Let’s look at an example inspired by an earlier piece written by Quora:
Say you’re looking to buy the sweetest oranges. You ask your mother, who always has the ones you like, and she tells you that the biggest oranges from the local market are the sweetest.
So, following mom’s directions, you go to the local market and you buy ten of the biggest oranges you can find. Sadly, only about half of your oranges are sweet. Further investigation reveals that the oranges that happen to be the sweetest, also have bright spots.
You come to the conclusion that the sweetest oranges are the ones with the bright spots… and that your mother is a liar.
Armed with this knowledge, the next time you go to the store you only get oranges with bright spots. Once again, only half of your oranges are sweet, but this time, the differentiating quality is that the biggest are the sweetest.
You realize that the oranges that are both big and have bright spots are sweetest.
Now you can go to store and always pick the sweetest oranges…after a quick apology to your mother.
Next time you go to the local market, however, your roommate asks your to pick up the juiciest oranges. But you don’t have any information on how to buy the juiciest oranges, so it’s back to the drawing board.
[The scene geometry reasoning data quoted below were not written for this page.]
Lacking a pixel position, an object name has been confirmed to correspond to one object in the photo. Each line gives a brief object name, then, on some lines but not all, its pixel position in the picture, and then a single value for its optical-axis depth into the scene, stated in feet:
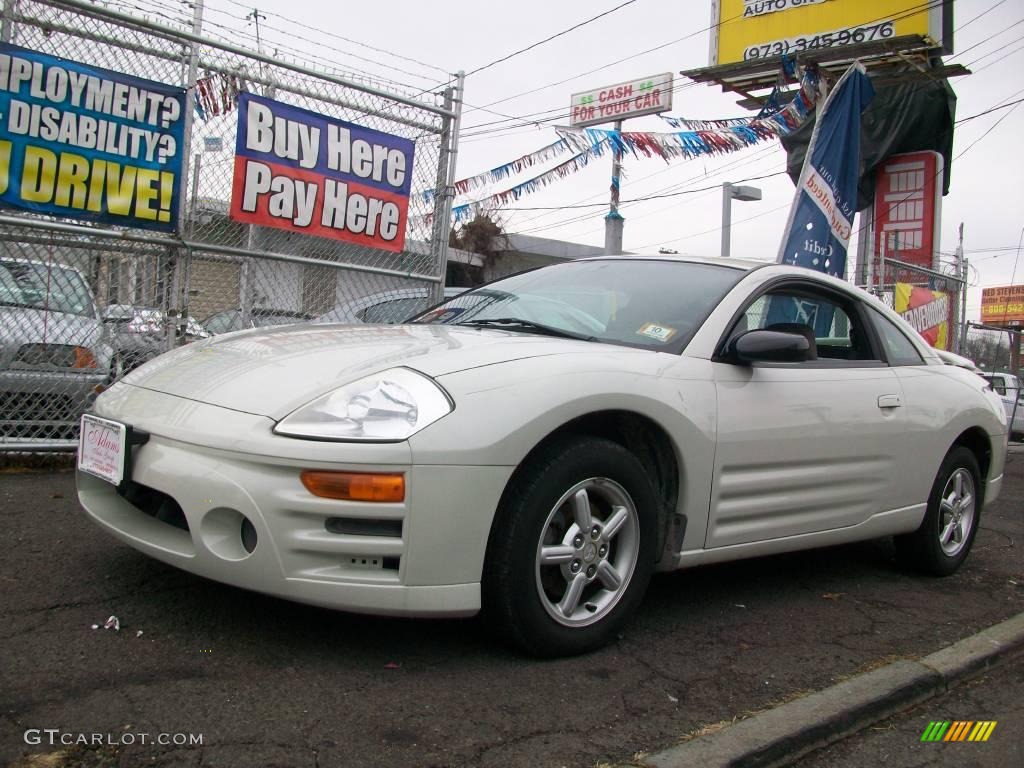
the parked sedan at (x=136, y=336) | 17.06
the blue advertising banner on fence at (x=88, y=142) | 15.29
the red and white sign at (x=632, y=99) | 64.79
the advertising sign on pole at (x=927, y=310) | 34.17
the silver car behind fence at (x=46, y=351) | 15.92
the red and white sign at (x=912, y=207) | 44.42
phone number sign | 43.75
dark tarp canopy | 43.27
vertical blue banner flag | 29.53
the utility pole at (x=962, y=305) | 40.83
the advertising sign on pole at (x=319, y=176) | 18.11
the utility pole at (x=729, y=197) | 58.23
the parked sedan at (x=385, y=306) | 20.33
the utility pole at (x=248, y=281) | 18.62
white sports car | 8.09
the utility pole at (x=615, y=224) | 57.00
It would take multiple trips back and forth from the market, trying different combinations of oranges, and maybe even stores, before you would ever find the right mix of attributes that equaled a “juicy orange”.
That means a lot of wasted time and money… unless, of course, you have a machine with a good algorithm to predict results based on a sampling of millions of different oranges across thousands of different stores. Then it would be able to use this information to find the desirable oranges (whether sweet, juicy, or sour) by generalizing and isolating all the combinations of attributes (in the case of oranges, might be big, small, smooth, lumpy, spotty, soft, hard, pale, etc.) that are of statistical importance among the infinite sets of possible variations. By paying attention to only the attributes that are known and show statistical significance towards a specific outcome, the algorithm would be able to pinpoint what matters and calculate results in a highly efficiently manner, providing results before even leaving for the store.. and without having to eat a ton of ”bad” oranges!
But this isn’t just about oranges. Let’s look at how this process may effect an advertiser:
The graph below shows the daily spend of a fashion brand that ran on our network. Follow the paths of daily spend. Over the first few days of the campaign we’re spending more with MSIE, and less with Safari. The CPA on MSIE was high and burning most of the budget too quickly, so the system stopped buying it as much. In this case, the machine was able to anticipate the outcome by recognizing trends in the data. Eventually, we were essentially spending nothing against MSIE.
The best part? The client asked us to stop spending against MSIE on August 22, but looking at the graphs you can see that we were automatically decreasing spending against it.
The machines were a step ahead, and this gave the client great confidence that our system – machine learning, works.